The decline of income, employment, and trade in a business cycle
A decline in the total output, employment, income as well as trade for six months or more months indicates that the economy is in a recession (Investopedia.com, 2015). The real variables indicate the health of the economy and since there is a contraction from slowdown in the economy. Typically, negative economic growth for two or more consecutive quarters indicates the onset of a recession. The small businesses are less resilient during recessions because they do not have the financial strength to withstand the slowdown in the economy, and are more likely to lay off their workers during such difficult economic times.
Impact of increased government expenditure vs. decrease in taxes on aggregate demand
Both an increase in government expenditure and a decrease in taxes are expansionary fiscal policies that cause a rightward shift of the aggregate demand (Pettinger, 2008). The tax multiplier influences the changes in aggregate demand for tax reductions and the level of spending for government expenditure. Through increasing government expenditure this has a higher spending multiplier since the whole amount goes into aggregate demand. On the contrary, the tax multiplier has a smaller effect on the aggregate demand since it merely affects a portion of the disposable income that then has a direct impact on consumer expenditure. As such, the multiplier effect causes illustrates the difference of increasing government expenditure as an expansionary fiscal approach compared to simply reducing the taxes. Increased government spending and reduced taxes increase the budget deficits and policymakers weigh the pros and cons of each option before deciding on the better of the two depending on the prevailing economic conditions.
++++
PROBLEM SET
1. In the passage on recessions and fiscal policy, what usually signals that a recession has started?
2. Pick up the passage on recessions and fiscal policy after its last sentence and keep writing.
The material that comes next has nothing to do with the passage on recessions and fiscal policy.

[Excerpt from a data file]
++++
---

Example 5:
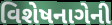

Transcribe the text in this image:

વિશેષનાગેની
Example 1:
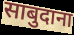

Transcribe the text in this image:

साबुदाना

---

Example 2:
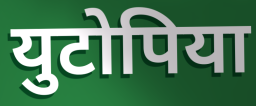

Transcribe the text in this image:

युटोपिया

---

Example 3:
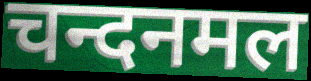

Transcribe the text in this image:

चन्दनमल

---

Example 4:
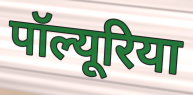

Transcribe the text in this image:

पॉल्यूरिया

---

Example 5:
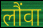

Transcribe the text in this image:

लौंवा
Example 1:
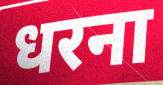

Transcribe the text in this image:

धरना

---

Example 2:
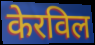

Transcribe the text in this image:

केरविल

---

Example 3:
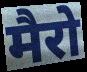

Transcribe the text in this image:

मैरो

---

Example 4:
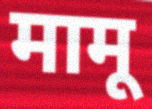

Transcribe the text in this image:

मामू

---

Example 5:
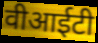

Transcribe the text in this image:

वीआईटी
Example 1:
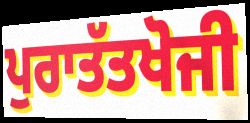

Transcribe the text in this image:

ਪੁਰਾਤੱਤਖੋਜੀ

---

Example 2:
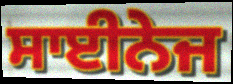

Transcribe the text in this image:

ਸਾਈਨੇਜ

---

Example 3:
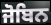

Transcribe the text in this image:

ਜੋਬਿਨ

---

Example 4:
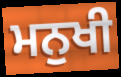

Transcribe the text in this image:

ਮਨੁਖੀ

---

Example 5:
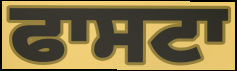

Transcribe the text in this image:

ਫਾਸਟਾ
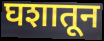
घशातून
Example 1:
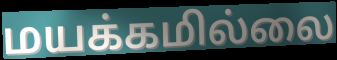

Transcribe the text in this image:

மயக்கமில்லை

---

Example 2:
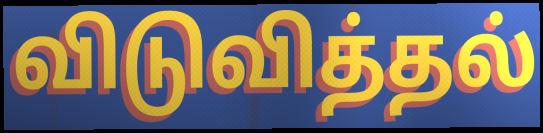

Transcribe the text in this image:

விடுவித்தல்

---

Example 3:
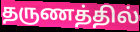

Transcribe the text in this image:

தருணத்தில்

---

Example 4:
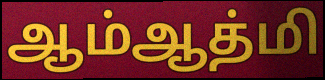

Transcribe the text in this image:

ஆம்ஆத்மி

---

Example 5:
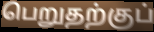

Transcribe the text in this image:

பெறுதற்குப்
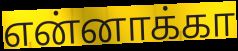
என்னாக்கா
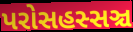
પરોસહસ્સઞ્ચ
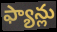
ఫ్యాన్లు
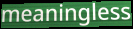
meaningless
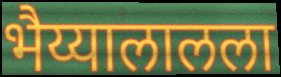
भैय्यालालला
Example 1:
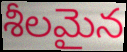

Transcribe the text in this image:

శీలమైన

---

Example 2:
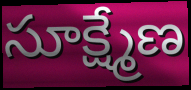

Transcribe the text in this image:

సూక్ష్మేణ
++++
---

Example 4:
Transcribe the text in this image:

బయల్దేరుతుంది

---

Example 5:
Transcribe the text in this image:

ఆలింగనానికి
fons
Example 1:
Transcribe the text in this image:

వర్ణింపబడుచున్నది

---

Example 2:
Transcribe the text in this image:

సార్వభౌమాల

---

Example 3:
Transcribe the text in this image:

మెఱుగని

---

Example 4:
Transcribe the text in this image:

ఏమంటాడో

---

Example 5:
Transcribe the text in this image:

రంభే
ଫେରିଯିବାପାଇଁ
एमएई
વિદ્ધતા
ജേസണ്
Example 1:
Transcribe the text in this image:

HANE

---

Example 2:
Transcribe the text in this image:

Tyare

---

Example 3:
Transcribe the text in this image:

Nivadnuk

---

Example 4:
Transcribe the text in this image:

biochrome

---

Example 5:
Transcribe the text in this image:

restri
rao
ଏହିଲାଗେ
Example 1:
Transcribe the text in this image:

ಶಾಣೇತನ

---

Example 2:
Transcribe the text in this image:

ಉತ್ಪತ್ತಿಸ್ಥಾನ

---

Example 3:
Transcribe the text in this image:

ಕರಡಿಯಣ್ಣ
++++
RESULTS FOR THE EXERCISE
1. Negative economic growth for two or more consecutive quarters.

2.
Eliminating a recessionary gap, using fiscal policy
Keynesian economics holds that markets are not always self-regulating and an expansionary fiscal policy is prescribed to eliminate the recessionary gap (Arnold, 2014). Fiscal policies involve expenditure decisions and taxation, unlike the monetary policies that is concerned with interest rates and the money supply. Hence, policy makers can either deliberately increase government spending or implement tax cuts to spur economic growth. The recessionary gap is associated with a recession when the real GDP falls below the potential GDP (full employment GDP) (Arnold, 2014). Additionally, the unemployment rate is higher than the natural rate of unemployment since that are more jobs seekers that the jobs available. The government can choose to increase government expenditure on goods and services, but political priorities and affect this choi...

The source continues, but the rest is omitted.